Il est important de se souvenir, surtout lorsqu’on évalue des facteurs aussi complexes, que la façon dont vous mesurez les variables peut avoir un impact sur les résultats. Par exemple, bien que des entretiens approfondis, principalement avec des mères, aient été utilisés pour évaluer l’exposition de l’enfant aux conflits familiaux, cela peut ne pas classer avec précision les expériences de l’enfance des adolescents. Un biais pourrait être introduit en raison de difficultés à se rappeler avec précision des événements de cette époque, ou si la mère n’a pas rapporté avec précision de telles expériences.

L’étude a inclus un nombre relativement faible de participants avec à la fois la variation SS et l’adversité de la petite enfance. Les auteurs de l’étude rapportent que, compte tenu de ces chiffres, leurs analyses ont un faible pouvoir statistique.

En tant que tels, les résultats doivent être interprétés avec prudence, et d’autres études avec un plus grand nombre de participants sont nécessaires pour reproduire les résultats avant de pouvoir être sûr que les interactions rapportées dans cette recherche représentent de vraies associations.

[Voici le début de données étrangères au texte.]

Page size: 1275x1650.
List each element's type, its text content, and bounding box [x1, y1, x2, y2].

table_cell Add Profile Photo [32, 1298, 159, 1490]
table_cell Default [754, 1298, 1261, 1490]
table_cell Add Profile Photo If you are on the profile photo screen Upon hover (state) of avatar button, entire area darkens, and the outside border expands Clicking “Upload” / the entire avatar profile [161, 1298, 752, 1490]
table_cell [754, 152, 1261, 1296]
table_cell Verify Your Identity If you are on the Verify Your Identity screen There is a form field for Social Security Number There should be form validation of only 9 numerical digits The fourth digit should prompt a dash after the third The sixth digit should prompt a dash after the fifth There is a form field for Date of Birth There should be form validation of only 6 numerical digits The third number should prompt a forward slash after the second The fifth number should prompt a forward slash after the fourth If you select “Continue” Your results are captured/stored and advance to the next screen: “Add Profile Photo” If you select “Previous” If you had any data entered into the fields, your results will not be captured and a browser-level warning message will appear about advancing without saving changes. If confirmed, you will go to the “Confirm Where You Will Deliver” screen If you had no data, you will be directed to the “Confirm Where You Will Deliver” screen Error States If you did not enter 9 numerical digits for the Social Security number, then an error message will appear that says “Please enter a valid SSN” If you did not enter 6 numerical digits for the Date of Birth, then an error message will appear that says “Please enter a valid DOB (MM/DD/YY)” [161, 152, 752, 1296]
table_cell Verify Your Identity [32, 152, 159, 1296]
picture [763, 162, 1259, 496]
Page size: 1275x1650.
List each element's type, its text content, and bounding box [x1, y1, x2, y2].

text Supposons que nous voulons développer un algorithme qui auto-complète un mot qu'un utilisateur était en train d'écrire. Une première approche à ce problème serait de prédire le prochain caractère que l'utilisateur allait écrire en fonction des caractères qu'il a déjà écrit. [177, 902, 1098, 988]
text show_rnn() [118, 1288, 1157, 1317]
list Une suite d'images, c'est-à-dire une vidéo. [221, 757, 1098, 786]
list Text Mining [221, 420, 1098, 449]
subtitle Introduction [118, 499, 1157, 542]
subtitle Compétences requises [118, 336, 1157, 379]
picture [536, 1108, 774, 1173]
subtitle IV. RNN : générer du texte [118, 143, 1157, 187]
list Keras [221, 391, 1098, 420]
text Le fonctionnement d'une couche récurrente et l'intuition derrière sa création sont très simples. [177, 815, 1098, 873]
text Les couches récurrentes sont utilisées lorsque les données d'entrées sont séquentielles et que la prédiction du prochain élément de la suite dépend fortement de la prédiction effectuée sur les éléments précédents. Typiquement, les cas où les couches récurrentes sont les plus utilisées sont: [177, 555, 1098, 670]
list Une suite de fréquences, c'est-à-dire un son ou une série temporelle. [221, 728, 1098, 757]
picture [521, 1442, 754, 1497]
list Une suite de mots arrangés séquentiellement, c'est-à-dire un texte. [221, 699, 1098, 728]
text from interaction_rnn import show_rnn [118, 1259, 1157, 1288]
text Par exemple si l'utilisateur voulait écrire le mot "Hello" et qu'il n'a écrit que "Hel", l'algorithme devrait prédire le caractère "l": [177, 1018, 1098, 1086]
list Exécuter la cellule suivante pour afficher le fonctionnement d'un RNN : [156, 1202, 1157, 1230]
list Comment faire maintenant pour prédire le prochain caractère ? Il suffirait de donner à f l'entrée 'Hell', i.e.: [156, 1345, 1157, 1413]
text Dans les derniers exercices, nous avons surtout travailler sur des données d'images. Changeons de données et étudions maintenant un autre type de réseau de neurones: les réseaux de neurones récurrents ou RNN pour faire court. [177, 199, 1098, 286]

Une limite supplémentaire à la présente étude est qu’elle n’a pas évalué si le test informatique pouvait prédire avec précision la dépression future ou l’anxiété.

Cela dit, cette étude constitue une étape préliminaire utile et nécessaire à de telles recherches ultérieures. Mais la recherche n’est pas suffisante à elle seule pour déterminer que le «test informatique pourrait repérer les enfants à risque de développer une dépression» comme suggéré par le Guardian.

Dans l’ensemble, il s’agissait d’une recherche préliminaire intéressante sur les interactions complexes entre la génétique et l’environnement qui pourraient nous rendre vulnérables aux troubles émotionnels. Mais d’autres recherches, sous la forme d’une étude de cohorte beaucoup plus grande, seraient nécessaires pour comprendre l’impact que la génétique et les antécédents familiaux pourraient avoir sur le risque de dépression d’une personne anévrisme.

Dans son état actuel, cependant, la recherche ne soutient pas les affirmations des médias selon lesquelles les parents sont à l’origine de la dépression ou qu’un simple test informatique pourrait être utilisé pour dépister la dépression chez les enfants.